> Task instructions
Please copy out verbatim the part of the material below that opens with the line containing "List the labels" and closes with the line containing "ПОСТУПЛЕНИЯ", with both of those lines included.

> Exercise data
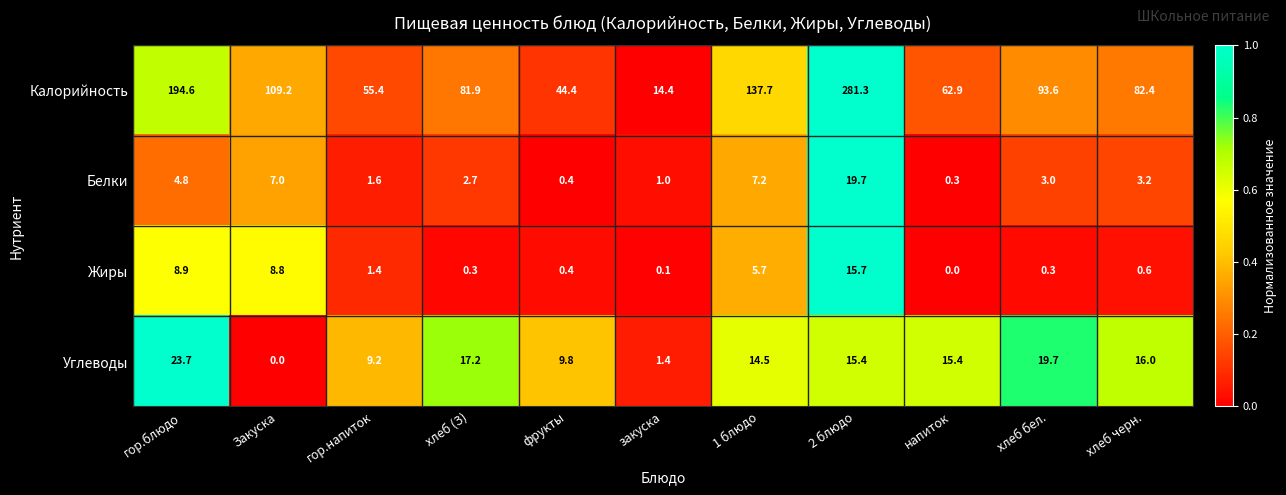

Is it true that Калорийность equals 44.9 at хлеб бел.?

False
...
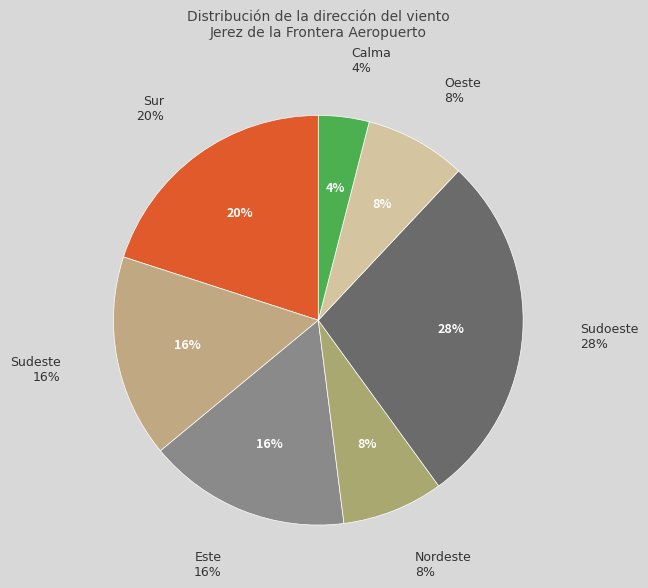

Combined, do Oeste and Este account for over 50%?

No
==
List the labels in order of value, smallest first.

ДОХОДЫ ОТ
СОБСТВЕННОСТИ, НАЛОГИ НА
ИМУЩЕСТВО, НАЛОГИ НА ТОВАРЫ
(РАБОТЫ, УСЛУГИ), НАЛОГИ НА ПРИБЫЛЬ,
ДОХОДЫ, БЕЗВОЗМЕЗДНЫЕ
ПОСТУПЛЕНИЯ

> Answer for this exercise
List the labels in order of value, smallest first.

ДОХОДЫ ОТ
СОБСТВЕННОСТИ, НАЛОГИ НА
ИМУЩЕСТВО, НАЛОГИ НА ТОВАРЫ
(РАБОТЫ, УСЛУГИ), НАЛОГИ НА ПРИБЫЛЬ,
ДОХОДЫ, БЕЗВОЗМЕЗДНЫЕ
ПОСТУПЛЕНИЯ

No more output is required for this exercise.